What is being asked> Repeat each entry in full, exactly.

[Saved data entries]
# # #

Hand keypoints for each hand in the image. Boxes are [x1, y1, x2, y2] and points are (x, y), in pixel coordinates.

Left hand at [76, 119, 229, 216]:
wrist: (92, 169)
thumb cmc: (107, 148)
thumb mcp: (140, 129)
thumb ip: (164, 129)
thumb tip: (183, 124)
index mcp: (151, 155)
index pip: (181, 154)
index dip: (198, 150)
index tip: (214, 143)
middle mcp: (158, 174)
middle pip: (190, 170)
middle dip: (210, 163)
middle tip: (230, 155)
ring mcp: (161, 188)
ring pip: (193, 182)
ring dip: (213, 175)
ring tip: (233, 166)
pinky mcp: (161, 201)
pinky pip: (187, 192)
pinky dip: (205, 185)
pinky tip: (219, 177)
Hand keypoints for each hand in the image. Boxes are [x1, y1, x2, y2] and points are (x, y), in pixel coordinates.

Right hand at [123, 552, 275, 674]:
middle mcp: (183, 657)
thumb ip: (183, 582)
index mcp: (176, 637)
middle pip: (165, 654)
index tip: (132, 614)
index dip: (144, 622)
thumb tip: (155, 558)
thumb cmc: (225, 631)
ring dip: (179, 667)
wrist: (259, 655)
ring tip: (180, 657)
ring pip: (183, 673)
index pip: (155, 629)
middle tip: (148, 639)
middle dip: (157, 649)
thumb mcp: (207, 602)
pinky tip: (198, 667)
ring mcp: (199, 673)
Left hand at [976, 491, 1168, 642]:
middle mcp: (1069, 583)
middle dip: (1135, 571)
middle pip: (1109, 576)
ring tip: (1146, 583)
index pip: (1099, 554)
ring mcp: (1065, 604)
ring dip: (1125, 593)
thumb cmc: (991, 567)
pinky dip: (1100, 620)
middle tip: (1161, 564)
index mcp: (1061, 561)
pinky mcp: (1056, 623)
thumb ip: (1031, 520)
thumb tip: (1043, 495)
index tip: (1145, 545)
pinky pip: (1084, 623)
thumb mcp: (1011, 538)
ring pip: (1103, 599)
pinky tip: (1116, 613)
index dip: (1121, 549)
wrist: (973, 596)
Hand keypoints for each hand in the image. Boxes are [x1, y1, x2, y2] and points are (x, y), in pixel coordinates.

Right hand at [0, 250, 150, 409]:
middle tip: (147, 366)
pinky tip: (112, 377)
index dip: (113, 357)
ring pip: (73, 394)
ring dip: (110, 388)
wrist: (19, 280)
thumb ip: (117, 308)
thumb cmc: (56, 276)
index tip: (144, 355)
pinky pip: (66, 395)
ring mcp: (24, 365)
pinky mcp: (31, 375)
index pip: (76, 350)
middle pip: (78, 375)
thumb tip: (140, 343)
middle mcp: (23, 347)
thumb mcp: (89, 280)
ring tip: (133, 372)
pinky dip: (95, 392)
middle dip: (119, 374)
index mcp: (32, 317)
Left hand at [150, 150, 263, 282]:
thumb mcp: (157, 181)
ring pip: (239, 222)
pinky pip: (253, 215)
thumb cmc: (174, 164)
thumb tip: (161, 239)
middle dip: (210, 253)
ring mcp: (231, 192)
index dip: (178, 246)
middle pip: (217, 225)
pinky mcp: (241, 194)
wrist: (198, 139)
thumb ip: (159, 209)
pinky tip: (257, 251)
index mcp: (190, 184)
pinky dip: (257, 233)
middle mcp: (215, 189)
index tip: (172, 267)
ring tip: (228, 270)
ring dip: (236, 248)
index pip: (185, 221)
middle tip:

# # #

Completed exercise>
Hand keypoints for each hand in the image. Boxes are [x1, y1, x2, y2] and points are (x, y), in pixel coordinates.

Left hand at [76, 119, 229, 216]:
wrist: (92, 169)
thumb cmc: (107, 148)
thumb mcp: (140, 129)
thumb ip: (164, 129)
thumb tip: (183, 124)
index mcp: (151, 155)
index pip: (181, 154)
index dip: (198, 150)
index tip: (214, 143)
middle mcp: (158, 174)
middle pip: (190, 170)
middle dip: (210, 163)
middle tip: (230, 155)
ring mcp: (161, 188)
ring pip: (193, 182)
ring dip: (213, 175)
ring tip: (233, 166)
pinky mcp: (161, 201)
pinky pip: (187, 192)
pinky dip: (205, 185)
pinky tip: (219, 177)
Hand keypoints for each hand in the image. Boxes are [x1, y1, x2, y2] and points are (x, y), in pixel coordinates.

Right hand at [123, 552, 275, 674]:
middle mcp: (183, 657)
thumb ip: (183, 582)
index mcp: (176, 637)
middle pip: (165, 654)
index tip: (132, 614)
index dip: (144, 622)
thumb tip: (155, 558)
thumb cmc: (225, 631)
ring dip: (179, 667)
wrist: (259, 655)
ring tip: (180, 657)
ring pip: (183, 673)
index pip: (155, 629)
middle tip: (148, 639)
middle dip: (157, 649)
thumb mcp: (207, 602)
pinky tip: (198, 667)
ring mcp: (199, 673)
Left hand at [976, 491, 1168, 642]:
middle mcp: (1069, 583)
middle dip: (1135, 571)
middle pip: (1109, 576)
ring tip: (1146, 583)
index pip: (1099, 554)
ring mcp: (1065, 604)
ring dip: (1125, 593)
thumb cmc: (991, 567)
pinky dip: (1100, 620)
middle tip: (1161, 564)
index mcp: (1061, 561)
pinky mcp: (1056, 623)
thumb ip: (1031, 520)
thumb tip: (1043, 495)
index tip: (1145, 545)
pinky pip: (1084, 623)
thumb mcp: (1011, 538)
ring pip: (1103, 599)
pinky tip: (1116, 613)
index dip: (1121, 549)
wrist: (973, 596)
Hand keypoints for each hand in the image. Boxes are [x1, y1, x2, y2] and points are (x, y), in pixel coordinates.

Right hand at [0, 250, 150, 409]:
middle tip: (147, 366)
pinky tip: (112, 377)
index dip: (113, 357)
ring pip: (73, 394)
ring dip: (110, 388)
wrist: (19, 280)
thumb ip: (117, 308)
thumb cmc: (56, 276)
index tip: (144, 355)
pinky pip: (66, 395)
ring mcp: (24, 365)
pinky mcp: (31, 375)
index pip: (76, 350)
middle pip: (78, 375)
thumb tip: (140, 343)
middle mcp: (23, 347)
thumb mcp: (89, 280)
ring tip: (133, 372)
pinky dip: (95, 392)
middle dip: (119, 374)
index mcp: (32, 317)
Left hand at [150, 150, 263, 282]:
thumb mcp: (157, 181)
ring pip: (239, 222)
pinky pip: (253, 215)
thumb cmc: (174, 164)
thumb tip: (161, 239)
middle dip: (210, 253)
ring mcp: (231, 192)
index dip: (178, 246)
middle pip: (217, 225)
pinky mcp: (241, 194)
wrist: (198, 139)
thumb ip: (159, 209)
pinky tip: (257, 251)
index mcp: (190, 184)
pinky dip: (257, 233)
middle mcp: (215, 189)
index tip: (172, 267)
ring tip: (228, 270)
ring dip: (236, 248)
index pip: (185, 221)
middle tip:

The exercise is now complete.